Task prompt -
What you submit must be an exact copy of the listing below, with no images in it.

Task inputs -
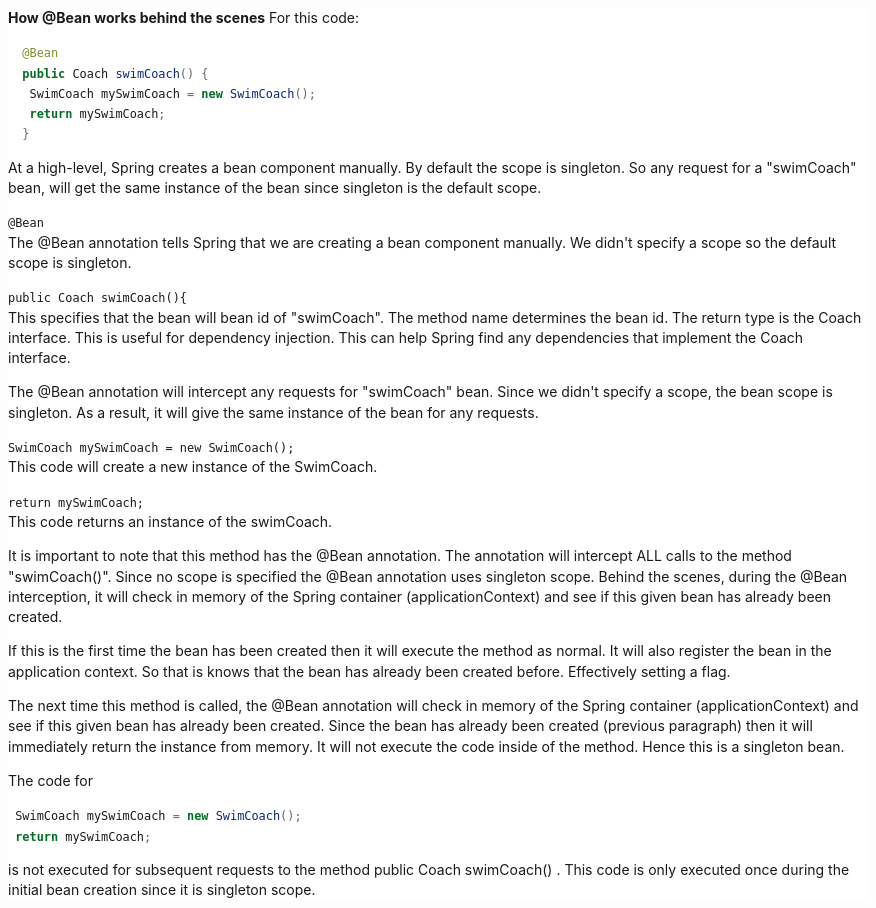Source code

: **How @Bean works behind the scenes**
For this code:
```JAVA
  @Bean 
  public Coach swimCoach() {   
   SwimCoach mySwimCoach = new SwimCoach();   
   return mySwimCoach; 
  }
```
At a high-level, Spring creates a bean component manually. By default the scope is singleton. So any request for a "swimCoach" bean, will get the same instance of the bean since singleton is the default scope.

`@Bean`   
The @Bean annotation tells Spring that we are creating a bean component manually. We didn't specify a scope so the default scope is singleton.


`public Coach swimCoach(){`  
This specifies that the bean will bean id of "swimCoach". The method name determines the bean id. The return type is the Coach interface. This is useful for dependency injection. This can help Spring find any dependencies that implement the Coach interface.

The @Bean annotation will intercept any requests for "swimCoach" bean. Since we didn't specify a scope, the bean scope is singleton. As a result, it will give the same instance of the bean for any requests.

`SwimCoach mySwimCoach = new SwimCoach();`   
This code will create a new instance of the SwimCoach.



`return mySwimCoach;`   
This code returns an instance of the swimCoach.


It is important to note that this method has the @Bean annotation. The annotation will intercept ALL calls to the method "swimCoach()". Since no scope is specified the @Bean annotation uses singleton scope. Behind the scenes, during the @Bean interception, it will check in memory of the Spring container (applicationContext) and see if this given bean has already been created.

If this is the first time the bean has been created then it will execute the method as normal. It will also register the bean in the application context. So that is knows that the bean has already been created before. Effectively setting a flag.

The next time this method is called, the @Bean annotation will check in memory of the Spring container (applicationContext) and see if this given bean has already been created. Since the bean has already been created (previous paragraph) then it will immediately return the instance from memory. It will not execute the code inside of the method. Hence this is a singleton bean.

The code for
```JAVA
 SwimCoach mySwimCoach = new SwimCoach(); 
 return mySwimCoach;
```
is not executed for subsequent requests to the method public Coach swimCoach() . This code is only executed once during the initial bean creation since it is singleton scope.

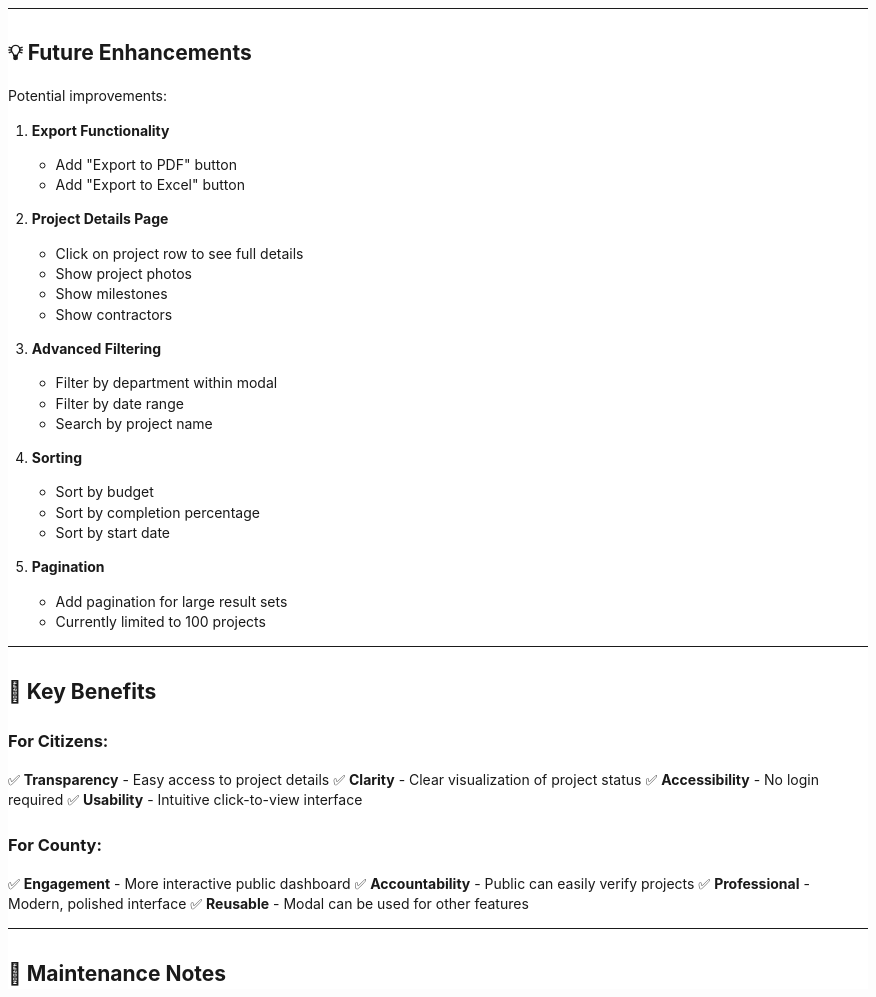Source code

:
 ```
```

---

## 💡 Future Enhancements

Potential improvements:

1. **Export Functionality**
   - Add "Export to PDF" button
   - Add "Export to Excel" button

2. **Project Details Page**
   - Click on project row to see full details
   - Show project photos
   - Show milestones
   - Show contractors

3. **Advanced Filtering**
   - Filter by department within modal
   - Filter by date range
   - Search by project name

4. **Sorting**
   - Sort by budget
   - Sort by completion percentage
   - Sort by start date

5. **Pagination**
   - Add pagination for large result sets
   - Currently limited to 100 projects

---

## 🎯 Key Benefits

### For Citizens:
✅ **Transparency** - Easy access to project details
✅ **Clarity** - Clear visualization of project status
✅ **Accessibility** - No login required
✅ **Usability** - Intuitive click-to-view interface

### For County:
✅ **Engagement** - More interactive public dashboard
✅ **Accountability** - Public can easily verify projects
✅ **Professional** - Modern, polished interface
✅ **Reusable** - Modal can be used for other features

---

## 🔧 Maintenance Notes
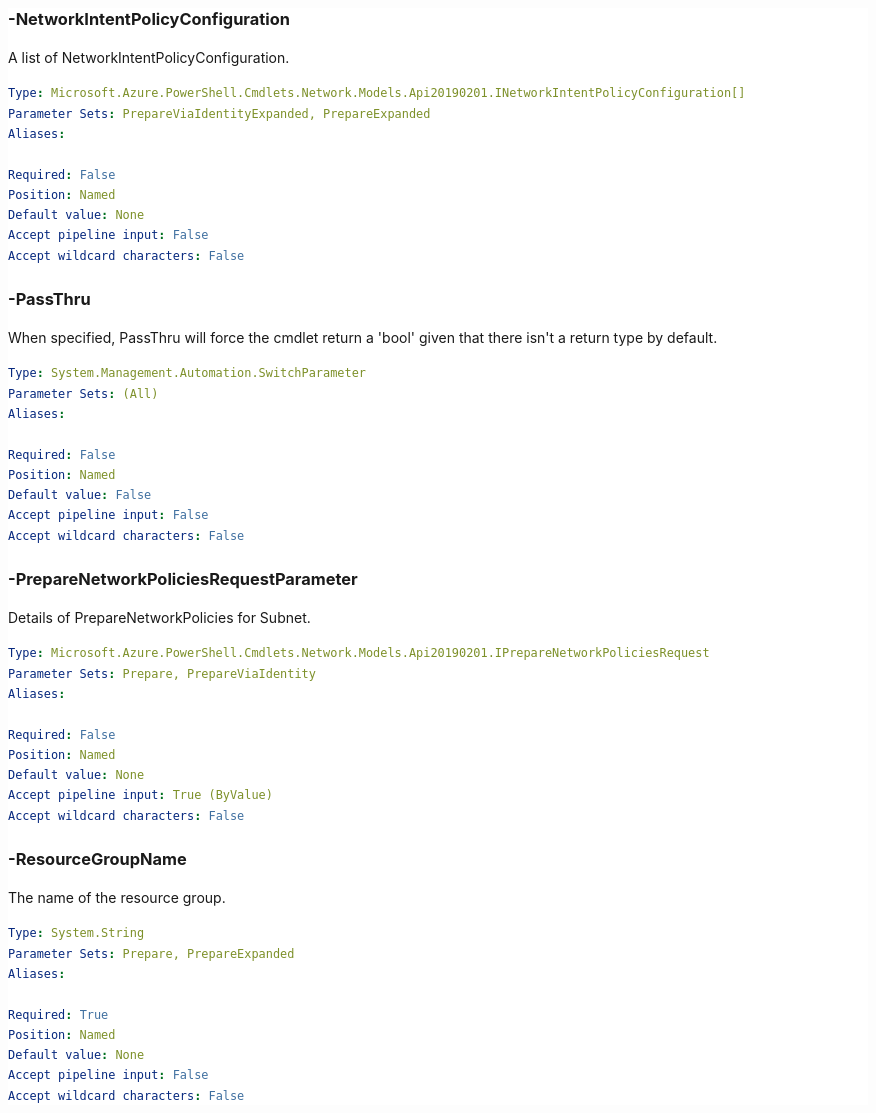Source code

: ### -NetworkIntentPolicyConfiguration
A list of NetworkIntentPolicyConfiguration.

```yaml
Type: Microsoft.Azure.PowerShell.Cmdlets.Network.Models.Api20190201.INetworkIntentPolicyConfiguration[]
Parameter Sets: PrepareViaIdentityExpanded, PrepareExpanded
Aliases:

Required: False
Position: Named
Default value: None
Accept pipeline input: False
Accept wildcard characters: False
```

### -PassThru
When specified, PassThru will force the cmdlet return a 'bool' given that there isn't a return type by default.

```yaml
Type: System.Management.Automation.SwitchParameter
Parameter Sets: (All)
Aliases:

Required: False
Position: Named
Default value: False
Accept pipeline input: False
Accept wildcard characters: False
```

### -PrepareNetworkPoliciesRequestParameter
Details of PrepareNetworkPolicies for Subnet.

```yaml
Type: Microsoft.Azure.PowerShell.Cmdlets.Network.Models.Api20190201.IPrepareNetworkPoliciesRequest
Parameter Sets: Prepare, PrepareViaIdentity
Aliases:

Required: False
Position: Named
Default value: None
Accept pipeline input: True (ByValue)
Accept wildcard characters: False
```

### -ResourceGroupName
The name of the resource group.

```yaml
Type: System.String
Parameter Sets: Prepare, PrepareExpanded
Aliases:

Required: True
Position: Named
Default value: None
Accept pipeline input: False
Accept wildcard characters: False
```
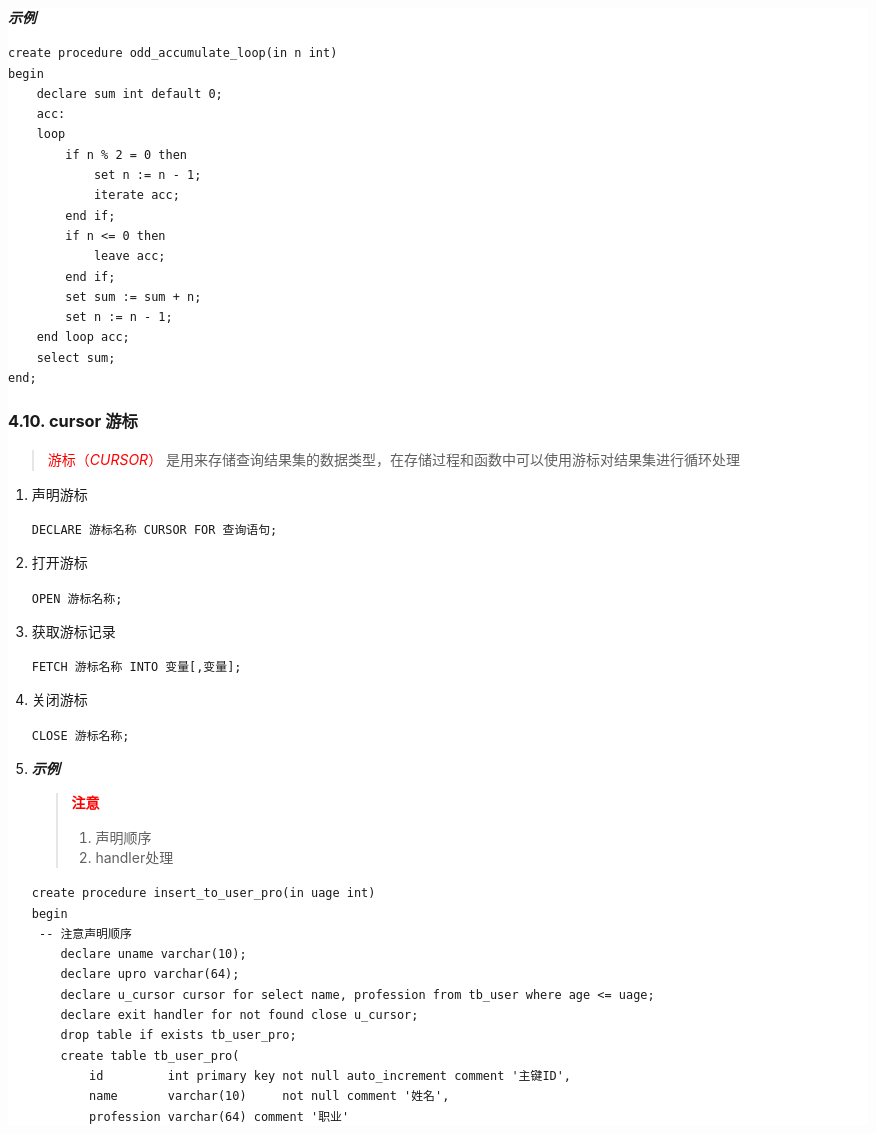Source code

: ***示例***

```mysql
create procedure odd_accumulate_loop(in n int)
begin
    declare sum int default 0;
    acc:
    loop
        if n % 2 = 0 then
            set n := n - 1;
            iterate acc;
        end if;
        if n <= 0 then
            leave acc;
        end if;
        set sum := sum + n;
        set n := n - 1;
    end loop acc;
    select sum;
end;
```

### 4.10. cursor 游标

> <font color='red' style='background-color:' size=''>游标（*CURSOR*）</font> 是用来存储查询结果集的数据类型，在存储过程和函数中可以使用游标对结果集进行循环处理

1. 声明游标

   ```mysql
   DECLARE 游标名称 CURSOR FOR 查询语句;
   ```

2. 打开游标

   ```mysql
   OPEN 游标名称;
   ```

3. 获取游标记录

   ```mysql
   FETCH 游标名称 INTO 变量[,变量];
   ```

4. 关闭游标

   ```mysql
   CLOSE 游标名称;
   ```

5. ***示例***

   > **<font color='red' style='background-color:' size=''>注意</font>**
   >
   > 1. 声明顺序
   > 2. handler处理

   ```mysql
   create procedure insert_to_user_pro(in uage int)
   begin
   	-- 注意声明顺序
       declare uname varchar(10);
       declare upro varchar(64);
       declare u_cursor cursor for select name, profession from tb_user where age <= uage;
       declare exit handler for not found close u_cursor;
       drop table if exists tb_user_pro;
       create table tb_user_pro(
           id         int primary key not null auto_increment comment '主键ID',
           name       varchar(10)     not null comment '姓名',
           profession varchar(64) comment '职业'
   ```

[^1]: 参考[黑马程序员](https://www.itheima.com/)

Expected output -
Source code

: **How @Bean works behind the scenes**
For this code:
```JAVA
  @Bean 
  public Coach swimCoach() {   
   SwimCoach mySwimCoach = new SwimCoach();   
   return mySwimCoach; 
  }
```
At a high-level, Spring creates a bean component manually. By default the scope is singleton. So any request for a "swimCoach" bean, will get the same instance of the bean since singleton is the default scope.

`@Bean`   
The @Bean annotation tells Spring that we are creating a bean component manually. We didn't specify a scope so the default scope is singleton.


`public Coach swimCoach(){`  
This specifies that the bean will bean id of "swimCoach". The method name determines the bean id. The return type is the Coach interface. This is useful for dependency injection. This can help Spring find any dependencies that implement the Coach interface.

The @Bean annotation will intercept any requests for "swimCoach" bean. Since we didn't specify a scope, the bean scope is singleton. As a result, it will give the same instance of the bean for any requests.

`SwimCoach mySwimCoach = new SwimCoach();`   
This code will create a new instance of the SwimCoach.



`return mySwimCoach;`   
This code returns an instance of the swimCoach.


It is important to note that this method has the @Bean annotation. The annotation will intercept ALL calls to the method "swimCoach()". Since no scope is specified the @Bean annotation uses singleton scope. Behind the scenes, during the @Bean interception, it will check in memory of the Spring container (applicationContext) and see if this given bean has already been created.

If this is the first time the bean has been created then it will execute the method as normal. It will also register the bean in the application context. So that is knows that the bean has already been created before. Effectively setting a flag.

The next time this method is called, the @Bean annotation will check in memory of the Spring container (applicationContext) and see if this given bean has already been created. Since the bean has already been created (previous paragraph) then it will immediately return the instance from memory. It will not execute the code inside of the method. Hence this is a singleton bean.

The code for
```JAVA
 SwimCoach mySwimCoach = new SwimCoach(); 
 return mySwimCoach;
```
is not executed for subsequent requests to the method public Coach swimCoach() . This code is only executed once during the initial bean creation since it is singleton scope.

Source code

:
 ```
```

---

## 💡 Future Enhancements

Potential improvements:

1. **Export Functionality**
   - Add "Export to PDF" button
   - Add "Export to Excel" button

2. **Project Details Page**
   - Click on project row to see full details
   - Show project photos
   - Show milestones
   - Show contractors

3. **Advanced Filtering**
   - Filter by department within modal
   - Filter by date range
   - Search by project name

4. **Sorting**
   - Sort by budget
   - Sort by completion percentage
   - Sort by start date

5. **Pagination**
   - Add pagination for large result sets
   - Currently limited to 100 projects

---

## 🎯 Key Benefits

### For Citizens:
✅ **Transparency** - Easy access to project details
✅ **Clarity** - Clear visualization of project status
✅ **Accessibility** - No login required
✅ **Usability** - Intuitive click-to-view interface

### For County:
✅ **Engagement** - More interactive public dashboard
✅ **Accountability** - Public can easily verify projects
✅ **Professional** - Modern, polished interface
✅ **Reusable** - Modal can be used for other features

---

## 🔧 Maintenance Notes
Source code

: ### -NetworkIntentPolicyConfiguration
A list of NetworkIntentPolicyConfiguration.

```yaml
Type: Microsoft.Azure.PowerShell.Cmdlets.Network.Models.Api20190201.INetworkIntentPolicyConfiguration[]
Parameter Sets: PrepareViaIdentityExpanded, PrepareExpanded
Aliases:

Required: False
Position: Named
Default value: None
Accept pipeline input: False
Accept wildcard characters: False
```

### -PassThru
When specified, PassThru will force the cmdlet return a 'bool' given that there isn't a return type by default.

```yaml
Type: System.Management.Automation.SwitchParameter
Parameter Sets: (All)
Aliases:

Required: False
Position: Named
Default value: False
Accept pipeline input: False
Accept wildcard characters: False
```

### -PrepareNetworkPoliciesRequestParameter
Details of PrepareNetworkPolicies for Subnet.

```yaml
Type: Microsoft.Azure.PowerShell.Cmdlets.Network.Models.Api20190201.IPrepareNetworkPoliciesRequest
Parameter Sets: Prepare, PrepareViaIdentity
Aliases:

Required: False
Position: Named
Default value: None
Accept pipeline input: True (ByValue)
Accept wildcard characters: False
```

### -ResourceGroupName
The name of the resource group.

```yaml
Type: System.String
Parameter Sets: Prepare, PrepareExpanded
Aliases:

Required: True
Position: Named
Default value: None
Accept pipeline input: False
Accept wildcard characters: False
```
Source code

: ***示例***

```mysql
create procedure odd_accumulate_loop(in n int)
begin
    declare sum int default 0;
    acc:
    loop
        if n % 2 = 0 then
            set n := n - 1;
            iterate acc;
        end if;
        if n <= 0 then
            leave acc;
        end if;
        set sum := sum + n;
        set n := n - 1;
    end loop acc;
    select sum;
end;
```

### 4.10. cursor 游标

> <font color='red' style='background-color:' size=''>游标（*CURSOR*）</font> 是用来存储查询结果集的数据类型，在存储过程和函数中可以使用游标对结果集进行循环处理

1. 声明游标

   ```mysql
   DECLARE 游标名称 CURSOR FOR 查询语句;
   ```

2. 打开游标

   ```mysql
   OPEN 游标名称;
   ```

3. 获取游标记录

   ```mysql
   FETCH 游标名称 INTO 变量[,变量];
   ```

4. 关闭游标

   ```mysql
   CLOSE 游标名称;
   ```

5. ***示例***

   > **<font color='red' style='background-color:' size=''>注意</font>**
   >
   > 1. 声明顺序
   > 2. handler处理

   ```mysql
   create procedure insert_to_user_pro(in uage int)
   begin
   	-- 注意声明顺序
       declare uname varchar(10);
       declare upro varchar(64);
       declare u_cursor cursor for select name, profession from tb_user where age <= uage;
       declare exit handler for not found close u_cursor;
       drop table if exists tb_user_pro;
       create table tb_user_pro(
           id         int primary key not null auto_increment comment '主键ID',
           name       varchar(10)     not null comment '姓名',
           profession varchar(64) comment '职业'
   ```

[^1]: 参考[黑马程序员](https://www.itheima.com/)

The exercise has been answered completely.